ACFC_Lifestyle_BHM_0023Illustrator Tyler Mishá Barnett’s designs for ACFC’s 2024 Black History and Futures Month collection, consisting of a scarf, t-shirt, and hat, are both distinctly her own and recognizably Angel City.

“The inspiration behind my designs is the beauty and depth of Black culture. I wanted to create something that symbolizes unity, beauty, creativity, and elevation. The design is meant to feel balanced and unified, beautiful and strong,” says Barnett.

Barnett’s starting point for the scarf design was the silhouette motif of three faces in profile. “I used the silhouettes in this design to represent the beauty in our interconnectedness—really celebrating community and unity and bringing a sense of humanity to the design.” 

From there, Barnett added the textile-like elements making up the rest of the design, with Ghanaian kente cloth as a point of reference.

“I was inspired by different kente patterns and I wanted to pull from that conceptually and integrate it using my design style,” she explains. “So looking at how different shapes and symbols can come together to create a unified design. I made a symbol that looks like steps to represent elevation and I incorporated the ananse ntontan symbol which represents creativity.”

The ananse ntontan is an adinkra symbol—a series of symbols from the Akan culture, often used in textiles, that represent sayings and aphorisms that together serve to transmit a body of cultural practices and beliefs. Specifically, the asanse ntontan, an image of a spider web, represents wisdom, creativity, and complexity.

Silhouettes of faces are a recurring theme in Barnett’s work, as are “negative space, bold shapes and rich colors,” she says. In terms of the color palette, she says, “I wanted it to feel earthy and warm and have that vibrance in the yellow and the deep, rustic orange, anchored by the black—and then also have it to be complementary to the Angel City [Sol Rosa].”

* **Data for review**:
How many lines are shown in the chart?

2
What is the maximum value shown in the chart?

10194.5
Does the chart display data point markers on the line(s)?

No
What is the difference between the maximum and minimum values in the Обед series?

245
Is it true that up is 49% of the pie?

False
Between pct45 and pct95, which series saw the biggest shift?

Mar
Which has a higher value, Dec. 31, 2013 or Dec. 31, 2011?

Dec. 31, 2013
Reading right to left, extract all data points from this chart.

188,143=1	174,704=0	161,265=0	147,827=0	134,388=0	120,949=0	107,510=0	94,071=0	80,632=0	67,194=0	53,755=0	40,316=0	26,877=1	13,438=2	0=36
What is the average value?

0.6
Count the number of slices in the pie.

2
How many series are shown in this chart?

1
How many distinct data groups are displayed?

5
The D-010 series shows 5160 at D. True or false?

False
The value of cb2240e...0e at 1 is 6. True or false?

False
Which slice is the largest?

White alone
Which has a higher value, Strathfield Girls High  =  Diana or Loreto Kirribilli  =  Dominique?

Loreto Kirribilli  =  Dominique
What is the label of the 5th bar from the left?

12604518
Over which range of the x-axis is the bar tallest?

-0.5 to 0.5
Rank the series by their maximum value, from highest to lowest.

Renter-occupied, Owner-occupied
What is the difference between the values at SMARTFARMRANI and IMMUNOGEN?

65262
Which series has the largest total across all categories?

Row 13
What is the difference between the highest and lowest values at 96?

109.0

* **Explore the material**:
(a) In the article about Tyler Mishá Barnett's designs, what did Barnett intend the step-like symbol she created to represent?
(b) Continue the article about Tyler Mishá Barnett's designs from where it stops.

* **Answers for this exercise**:
(a) Elevation.

(b)
Barnett says that for her, Black History and Futures Month has always been about gratitude. “I feel extremely grateful to be able to use my art to pay homage to everyone who came before me,” she says. “You have the opportunity to really honor the past and to celebrate where we are now and look optimistically into our future.”

She adds that it’s a vital opportunity for education. “There are so many incredible innovators, creators, and leaders who are often unsung heroes whose stories don't get the light that they deserve,” she says. “But it's through Black History Month that we’re able to amplify those stories and keep those rich legacies alive.”

Barnett, who grew up in Rancho Cucamonga and has lived in LA since 2011, draws her inspiration as an artist from the city and its vibrant Black culture. “It’s the weather, the sun, the community staples, the style and flair that everyone has,” she says. “It just generates this energy and this feeling that makes me want to create. It makes me feel alive and inspired.”

Living in Inglewood, Barnett says she loves being part of a wider community of Black creatives. “The synergy and the ecosystem that's there is beautiful,” she says. “There are black-owned coffee shops, book stores, galleries and all these spaces to connect and be in community with people. There's a kind of interconnectedness there. It just feels like home.”

In keeping with the club’s pioneering 10% Model, 10% of proceeds from this collection will go to benefit the Niles Foundation, a non-profit organization dedicated to uplifting and empowering historically disinvested communities in Los Angeles. The organization addresses environmental, health, and socioeconomic inequity using a community-centered, interconnected approach.

The organization’s urban farming initiative, for example, addresses multiple needs: it provides fresh produce in food deserts, gives poor Angelenos access to quality nutrition, and creates green spaces in underserved, often polluted neighborhoods. The foundation partners with schools and other organizations to plant community gardens as well as offering free garden installation and training to individuals and families.

For Barnett, “there's a lot of pride in being in L.A., and I think especially as gentrification happens, there’s a real importance to using your voice to say something,” she says. “For me, art is a statement that's like, ‘I'm here. This is what I have to say. This is what my life looks like.”

You can shop the collection here.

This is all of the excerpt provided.